## Input
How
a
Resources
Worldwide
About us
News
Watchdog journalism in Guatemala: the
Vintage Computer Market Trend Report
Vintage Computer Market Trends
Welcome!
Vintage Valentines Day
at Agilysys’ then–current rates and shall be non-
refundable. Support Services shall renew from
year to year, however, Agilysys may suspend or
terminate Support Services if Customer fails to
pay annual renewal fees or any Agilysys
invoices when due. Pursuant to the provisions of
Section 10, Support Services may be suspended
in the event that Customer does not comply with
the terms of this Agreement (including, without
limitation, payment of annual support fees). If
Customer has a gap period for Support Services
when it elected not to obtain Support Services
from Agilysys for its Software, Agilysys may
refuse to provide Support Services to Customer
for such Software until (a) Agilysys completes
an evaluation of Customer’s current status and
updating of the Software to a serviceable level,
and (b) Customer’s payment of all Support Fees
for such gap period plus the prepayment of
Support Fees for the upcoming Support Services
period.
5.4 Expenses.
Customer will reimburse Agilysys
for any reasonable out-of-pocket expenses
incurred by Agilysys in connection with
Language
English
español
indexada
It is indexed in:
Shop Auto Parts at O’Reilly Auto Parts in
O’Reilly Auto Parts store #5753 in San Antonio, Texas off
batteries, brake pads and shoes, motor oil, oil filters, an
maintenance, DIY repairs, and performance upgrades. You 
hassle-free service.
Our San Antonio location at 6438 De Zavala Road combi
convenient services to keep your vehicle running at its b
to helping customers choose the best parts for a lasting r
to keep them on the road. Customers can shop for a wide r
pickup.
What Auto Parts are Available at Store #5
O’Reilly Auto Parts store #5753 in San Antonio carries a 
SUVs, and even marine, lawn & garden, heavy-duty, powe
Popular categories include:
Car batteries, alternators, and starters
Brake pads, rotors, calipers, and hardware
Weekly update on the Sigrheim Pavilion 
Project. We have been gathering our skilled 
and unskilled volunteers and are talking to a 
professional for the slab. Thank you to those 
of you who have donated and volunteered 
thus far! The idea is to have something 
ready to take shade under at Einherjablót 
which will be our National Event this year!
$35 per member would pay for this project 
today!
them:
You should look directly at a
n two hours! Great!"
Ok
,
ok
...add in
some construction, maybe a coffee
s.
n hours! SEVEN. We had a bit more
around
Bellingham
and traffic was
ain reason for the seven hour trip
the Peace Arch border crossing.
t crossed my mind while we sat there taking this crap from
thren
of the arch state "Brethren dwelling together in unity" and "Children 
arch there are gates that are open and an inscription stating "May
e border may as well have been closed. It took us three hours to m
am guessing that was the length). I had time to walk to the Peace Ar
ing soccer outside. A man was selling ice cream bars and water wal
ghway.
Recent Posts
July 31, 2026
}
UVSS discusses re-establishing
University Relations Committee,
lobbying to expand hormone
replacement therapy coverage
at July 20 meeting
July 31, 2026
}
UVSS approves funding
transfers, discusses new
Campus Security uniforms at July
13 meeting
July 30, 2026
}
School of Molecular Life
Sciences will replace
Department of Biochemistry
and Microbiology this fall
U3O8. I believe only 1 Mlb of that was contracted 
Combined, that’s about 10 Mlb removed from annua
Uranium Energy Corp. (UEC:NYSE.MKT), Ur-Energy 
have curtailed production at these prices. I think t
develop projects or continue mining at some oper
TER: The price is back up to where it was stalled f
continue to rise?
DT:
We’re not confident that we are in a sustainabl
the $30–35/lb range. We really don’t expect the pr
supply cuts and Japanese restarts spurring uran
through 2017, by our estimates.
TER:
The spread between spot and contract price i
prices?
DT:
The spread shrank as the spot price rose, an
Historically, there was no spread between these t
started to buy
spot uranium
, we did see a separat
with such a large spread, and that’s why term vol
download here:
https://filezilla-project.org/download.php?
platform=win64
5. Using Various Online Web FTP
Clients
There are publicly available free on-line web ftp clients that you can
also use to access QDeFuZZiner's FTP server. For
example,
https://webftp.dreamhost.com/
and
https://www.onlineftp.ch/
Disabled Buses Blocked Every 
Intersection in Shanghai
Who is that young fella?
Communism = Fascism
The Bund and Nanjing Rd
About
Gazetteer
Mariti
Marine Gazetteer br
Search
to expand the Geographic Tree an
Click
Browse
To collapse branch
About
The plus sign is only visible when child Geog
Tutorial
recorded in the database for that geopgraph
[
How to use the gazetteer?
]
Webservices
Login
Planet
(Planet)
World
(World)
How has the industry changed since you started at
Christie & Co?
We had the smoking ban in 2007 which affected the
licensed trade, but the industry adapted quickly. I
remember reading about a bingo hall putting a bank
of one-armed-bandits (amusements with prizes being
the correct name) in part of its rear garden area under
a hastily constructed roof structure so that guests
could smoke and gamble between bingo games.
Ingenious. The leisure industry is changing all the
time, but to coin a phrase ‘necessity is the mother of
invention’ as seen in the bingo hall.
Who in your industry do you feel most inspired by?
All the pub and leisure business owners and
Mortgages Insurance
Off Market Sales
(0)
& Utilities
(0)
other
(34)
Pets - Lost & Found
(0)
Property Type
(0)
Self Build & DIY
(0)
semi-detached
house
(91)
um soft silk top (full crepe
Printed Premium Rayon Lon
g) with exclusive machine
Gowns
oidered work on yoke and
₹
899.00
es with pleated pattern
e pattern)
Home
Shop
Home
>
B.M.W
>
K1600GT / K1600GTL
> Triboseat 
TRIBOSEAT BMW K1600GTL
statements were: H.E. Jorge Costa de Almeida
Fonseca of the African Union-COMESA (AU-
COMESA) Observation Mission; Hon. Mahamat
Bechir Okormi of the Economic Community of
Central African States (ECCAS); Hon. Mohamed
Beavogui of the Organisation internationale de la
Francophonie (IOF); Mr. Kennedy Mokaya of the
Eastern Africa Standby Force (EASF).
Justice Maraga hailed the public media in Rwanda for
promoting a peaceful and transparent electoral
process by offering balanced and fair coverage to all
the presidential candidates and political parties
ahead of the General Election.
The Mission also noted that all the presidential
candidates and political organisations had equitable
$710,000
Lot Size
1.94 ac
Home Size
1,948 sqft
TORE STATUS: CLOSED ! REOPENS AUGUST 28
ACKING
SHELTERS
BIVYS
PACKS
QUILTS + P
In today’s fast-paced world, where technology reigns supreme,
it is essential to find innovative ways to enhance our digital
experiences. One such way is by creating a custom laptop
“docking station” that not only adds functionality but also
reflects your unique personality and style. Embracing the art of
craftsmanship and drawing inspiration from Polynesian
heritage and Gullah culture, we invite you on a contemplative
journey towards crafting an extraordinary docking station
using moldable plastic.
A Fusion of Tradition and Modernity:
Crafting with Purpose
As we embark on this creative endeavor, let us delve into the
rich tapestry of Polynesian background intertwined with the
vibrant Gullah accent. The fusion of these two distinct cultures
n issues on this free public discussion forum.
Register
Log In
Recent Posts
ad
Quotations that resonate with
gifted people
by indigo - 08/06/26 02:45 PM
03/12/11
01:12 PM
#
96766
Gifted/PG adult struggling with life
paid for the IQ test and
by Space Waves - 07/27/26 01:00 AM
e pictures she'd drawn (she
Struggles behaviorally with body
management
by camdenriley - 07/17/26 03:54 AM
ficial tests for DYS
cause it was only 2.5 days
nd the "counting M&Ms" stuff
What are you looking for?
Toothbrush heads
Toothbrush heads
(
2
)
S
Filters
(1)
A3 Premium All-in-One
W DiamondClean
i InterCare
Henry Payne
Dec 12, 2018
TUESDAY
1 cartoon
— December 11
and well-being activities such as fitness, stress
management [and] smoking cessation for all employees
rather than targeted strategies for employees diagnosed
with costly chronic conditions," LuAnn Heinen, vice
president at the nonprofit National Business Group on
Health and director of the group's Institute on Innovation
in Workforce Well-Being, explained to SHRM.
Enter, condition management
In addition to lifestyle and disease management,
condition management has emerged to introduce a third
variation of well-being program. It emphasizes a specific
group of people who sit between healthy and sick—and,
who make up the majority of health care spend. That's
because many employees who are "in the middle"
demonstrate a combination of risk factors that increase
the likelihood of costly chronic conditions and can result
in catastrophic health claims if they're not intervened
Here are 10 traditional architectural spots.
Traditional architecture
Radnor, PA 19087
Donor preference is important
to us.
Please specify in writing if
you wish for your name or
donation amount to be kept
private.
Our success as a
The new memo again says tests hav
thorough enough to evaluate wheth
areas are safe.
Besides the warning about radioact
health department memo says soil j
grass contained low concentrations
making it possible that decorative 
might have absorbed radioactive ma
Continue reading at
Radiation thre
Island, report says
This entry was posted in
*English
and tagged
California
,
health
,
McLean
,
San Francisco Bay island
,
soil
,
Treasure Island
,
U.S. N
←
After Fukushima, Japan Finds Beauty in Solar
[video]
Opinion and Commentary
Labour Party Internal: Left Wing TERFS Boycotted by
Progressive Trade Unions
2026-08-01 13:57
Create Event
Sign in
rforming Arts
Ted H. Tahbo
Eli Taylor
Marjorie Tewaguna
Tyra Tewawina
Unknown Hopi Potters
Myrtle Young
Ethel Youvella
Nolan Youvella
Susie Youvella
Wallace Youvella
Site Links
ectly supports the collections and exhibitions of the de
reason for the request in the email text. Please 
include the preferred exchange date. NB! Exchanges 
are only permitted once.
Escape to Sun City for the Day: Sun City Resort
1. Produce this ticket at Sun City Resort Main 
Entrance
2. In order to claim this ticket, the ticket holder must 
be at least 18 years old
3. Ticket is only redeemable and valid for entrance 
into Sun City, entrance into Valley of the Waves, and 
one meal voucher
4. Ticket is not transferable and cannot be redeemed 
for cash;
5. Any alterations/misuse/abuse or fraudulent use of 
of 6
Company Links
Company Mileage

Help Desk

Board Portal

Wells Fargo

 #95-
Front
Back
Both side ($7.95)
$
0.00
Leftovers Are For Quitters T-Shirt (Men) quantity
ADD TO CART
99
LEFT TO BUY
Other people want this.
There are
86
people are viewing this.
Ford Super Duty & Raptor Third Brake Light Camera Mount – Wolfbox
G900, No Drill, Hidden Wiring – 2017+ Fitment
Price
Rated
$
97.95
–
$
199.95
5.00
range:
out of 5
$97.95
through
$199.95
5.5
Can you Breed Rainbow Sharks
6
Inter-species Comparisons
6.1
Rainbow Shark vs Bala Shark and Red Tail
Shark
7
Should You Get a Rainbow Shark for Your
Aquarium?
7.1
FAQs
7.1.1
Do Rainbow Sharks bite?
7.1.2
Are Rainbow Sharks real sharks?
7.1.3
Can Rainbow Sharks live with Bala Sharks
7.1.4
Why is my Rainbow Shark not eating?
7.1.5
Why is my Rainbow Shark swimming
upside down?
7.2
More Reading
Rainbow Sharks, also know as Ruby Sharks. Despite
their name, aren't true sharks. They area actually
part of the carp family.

## Activity
Go through the material and copy each line in which the word "name" occurs.

## Response box
the correct name) in part of its rear garden area under
you wish for your name or
their name, aren't true sharks. They area actually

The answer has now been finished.